Multimodal telegram bot with voice, image & video analysis using Claude & Gemini

Created by

Keith Uy

Last update

Last update 2 days ago

What it's for:

This is a base template for anyone trying to develop a telegram AI Agent. This base allows for multiple inputs (Voice, Picture, Video, and Text inputs) to be processed by an AI model of their choosing to a get a User started. From here, the User may connect any tools that they see fit to the AI Agent for their n8n workflows.

How it works:

Input: Telegram message to a bot chat

n8n Processing: Switch node determines the type:

Voice Message
Picture Message
Video Message
Text Message

(Currently uses OpenAI and Gemini to analyze Voice/Photo/Video content but feel free to change these nodes with other models)

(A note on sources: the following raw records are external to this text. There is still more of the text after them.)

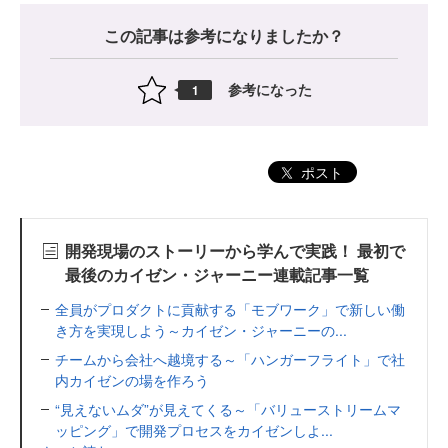
この記事は参考になりましたか？
参考になった
1
ポスト
開発現場のストーリーから学んで実践！ 最初で
最後のカイゼン・ジャーニー連載記事一覧
全員がプロダクトに貢献する「モブワーク」で新しい働
き方を実現しよう～カイゼン・ジャーニーの...
チームから会社へ越境する～「ハンガーフライト」で社
内カイゼンの場を作ろう
“見えないムダ”が見えてくる～「バリューストリームマ
ッピング」で開発プロセスをカイゼンしよ...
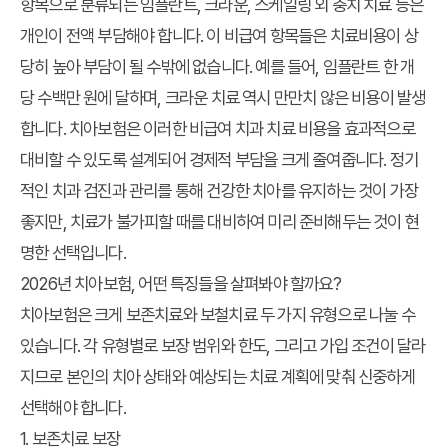
항목으로 분류되는 임플란트, 크라운, 스케일링 외 충치 치료 등은
개인이 전액 부담해야 합니다. 이 비급여 항목들은 치료비용이 상
당히 높아 부담이 될 수밖에 없습니다. 예를 들어, 임플란트 한 개
당 수백만 원에 달하며, 크라운 치료 역시 만만치 않은 비용이 발생
합니다. 치아보험은 이러한 비급여 치과 치료 비용을 효과적으로
대비할 수 있도록 설계되어 경제적 부담을 크게 줄여줍니다. 정기
적인 치과 검진과 관리를 통해 건강한 치아를 유지하는 것이 가장
좋지만, 치료가 불가피할 때를 대비하여 미리 준비해두는 것이 현
명한 선택입니다.
2026년 치아보험, 어떤 특징들을 살펴봐야 할까요?
치아보험은 크게 보존치료와 보철치료 두 가지 유형으로 나눌 수
있습니다. 각 유형별로 보장 범위와 한도, 그리고 가입 조건이 달라
지므로 본인의 치아 상태와 예상되는 치료 계획에 맞춰 신중하게
선택해야 합니다.
1. 보존치료 보장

AI Agent Proccessing: LLM of your choosing examines message and based on system prompt, generates an output

Output: AI Output is sent back in telegram Message

How to use:

Create your chat bot and generate access token
-> Search Bot father in telegram
-> Type "/newbot"
-> follow instructions and create access token
-> Copy access token
Create Credentials in n8n
-> Open telegram trigger node
-> Click create credential
-> Paste access token
-> Save
Create LLM access token
(Different per LLM but search your LLM + API in google)
-> (will have to create an account with the LLM platform)
-> buy credits to use LLM API
-> Generate Access token
-> Paste token in LLM node

Requirements:

Telegram Bot Access Token
Google Gemini Access Token (For Picture and Video messages)
OpenAI Access Token (For Voice messages)
LLM Access Token (Your preference for the AI Agent)

Customizing this workflow:

To personalize the AI Output, adjust the system prompt (give context or directions on the AI's role)
Add tools to the AI agent to give it more utility besides a personalied LLM (Example: Calendars, Databases, etc).